» **STATED EXERCISE**: Convert every line of the entries below into a JSON list of strings, one string per line, skipping blank lines. Leave out the picture lines.

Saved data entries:
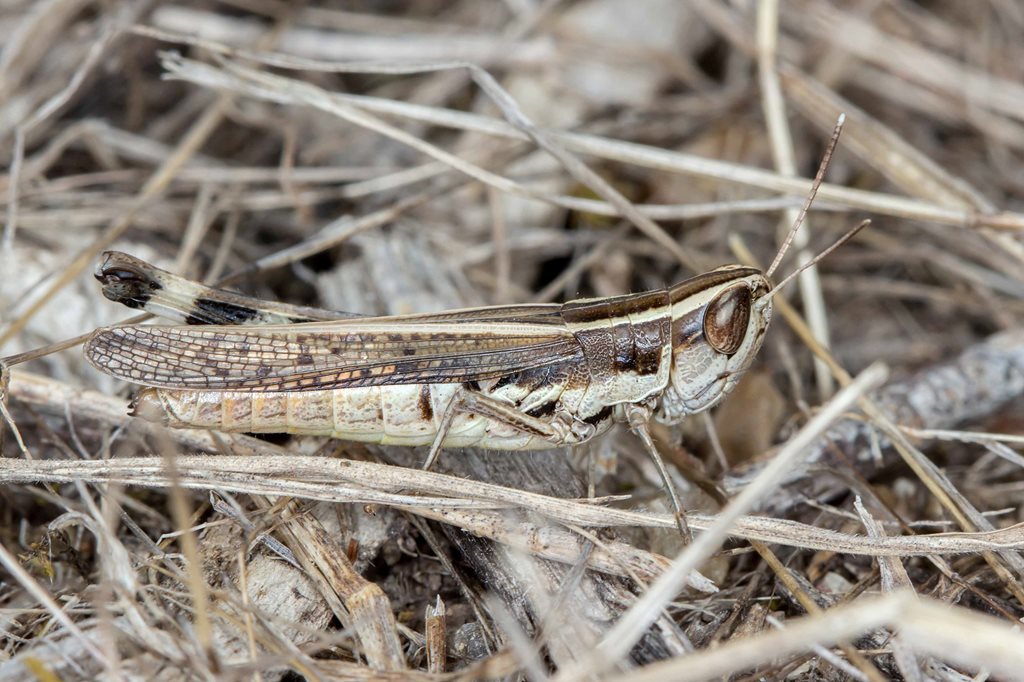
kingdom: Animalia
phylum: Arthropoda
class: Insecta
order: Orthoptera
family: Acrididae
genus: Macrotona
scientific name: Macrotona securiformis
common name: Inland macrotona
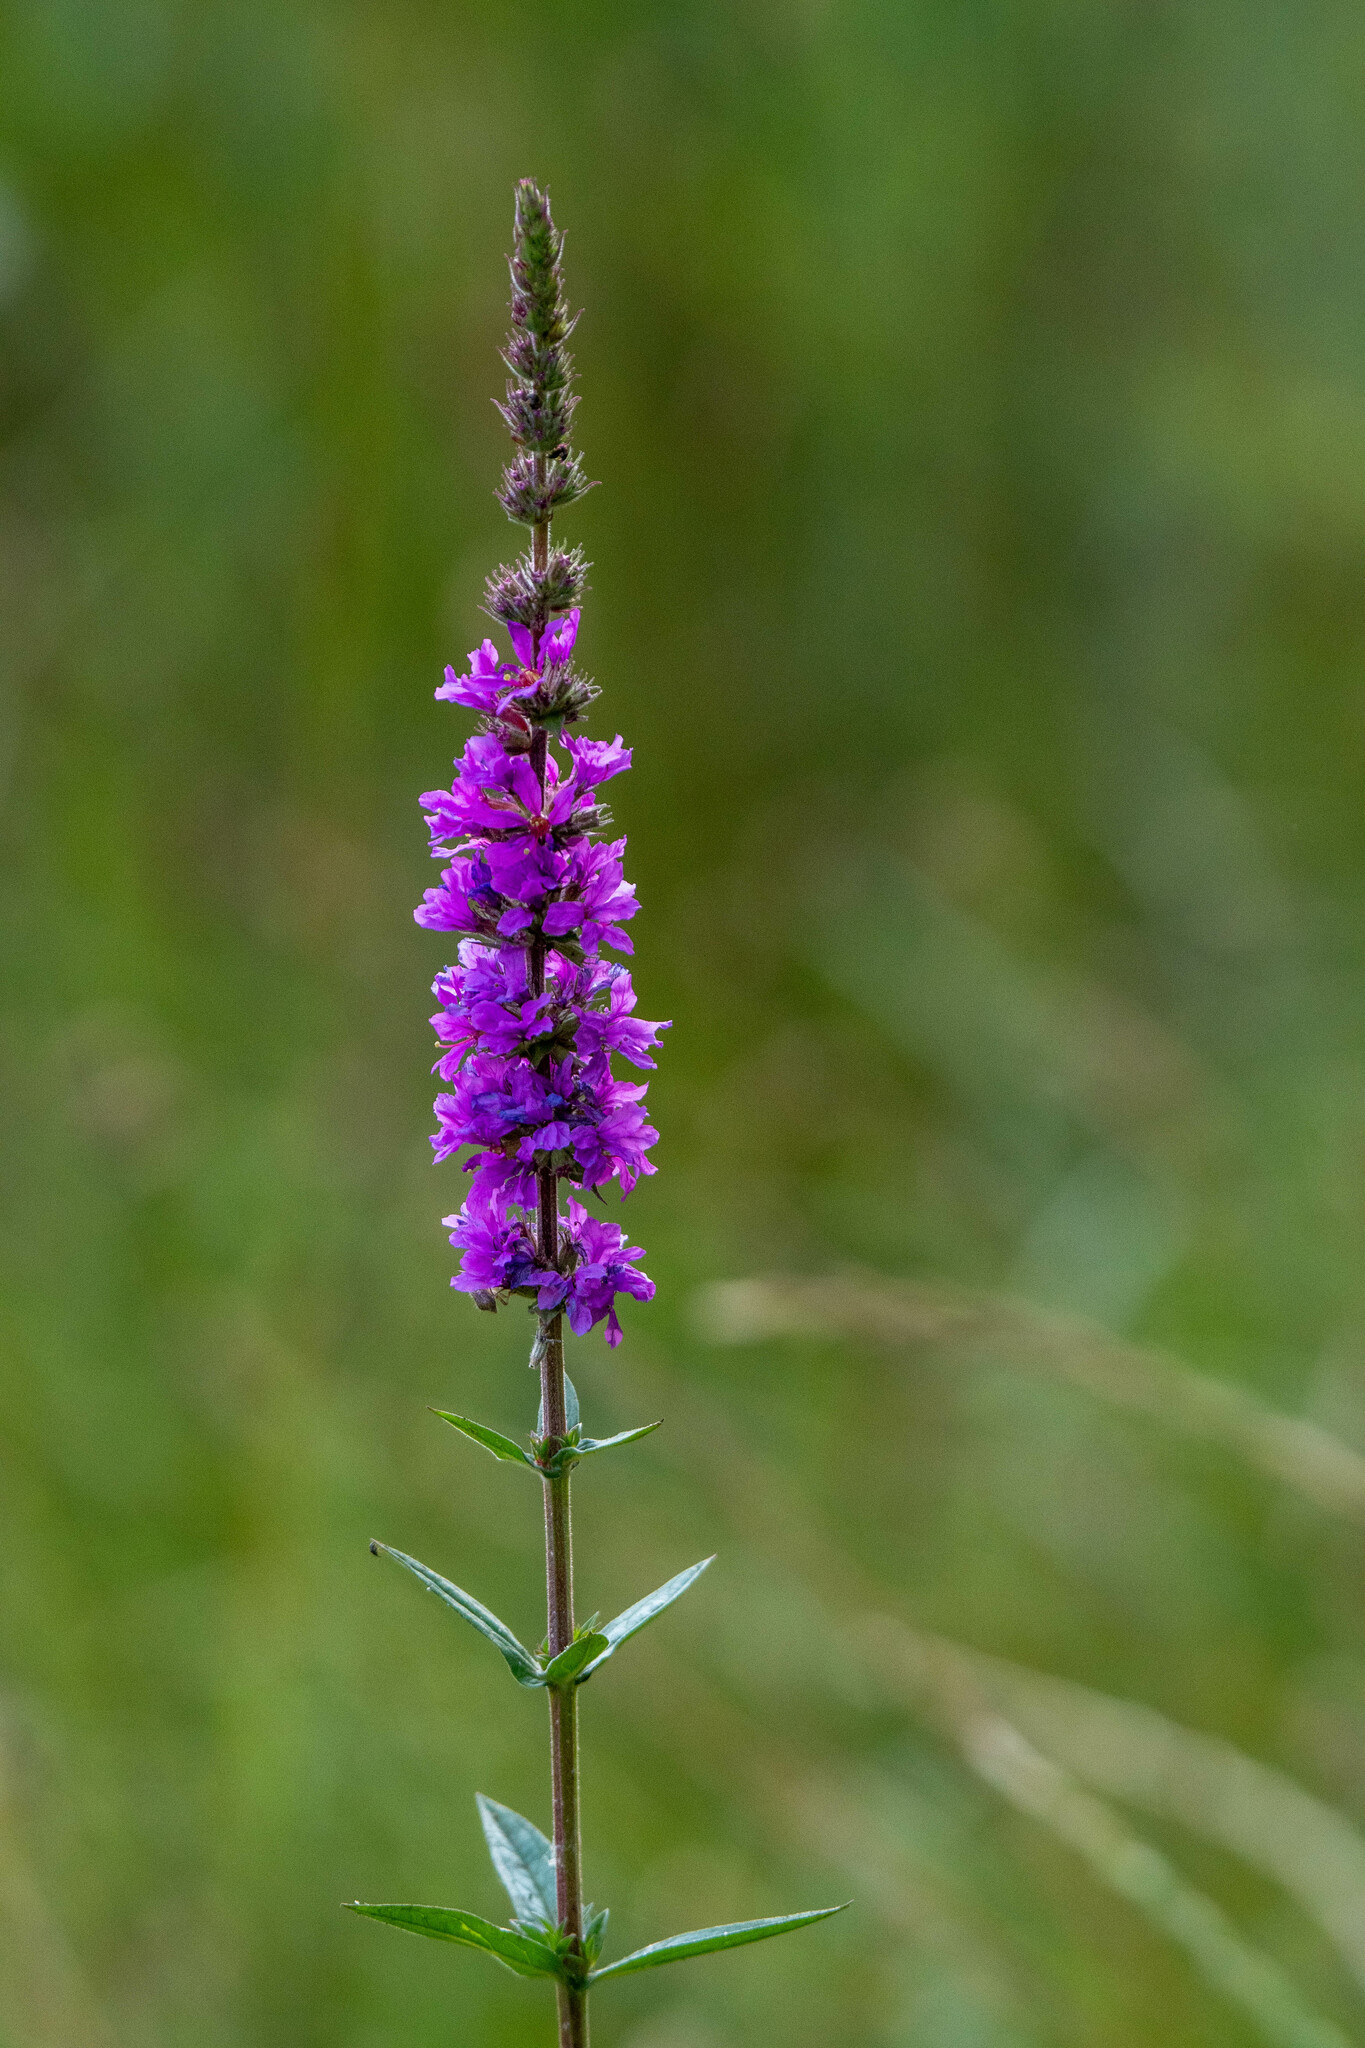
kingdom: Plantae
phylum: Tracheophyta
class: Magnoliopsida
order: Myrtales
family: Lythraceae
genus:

» **RESULT FOR THIS TASK**:
[
  "kingdom: Animalia",
  "phylum: Arthropoda",
  "class: Insecta",
  "order: Orthoptera",
  "family: Acrididae",
  "genus: Macrotona",
  "scientific name: Macrotona securiformis",
  "common name: Inland macrotona",
  "kingdom: Plantae",
  "phylum: Tracheophyta",
  "class: Magnoliopsida",
  "order: Myrtales",
  "family: Lythraceae",
  "genus:"
]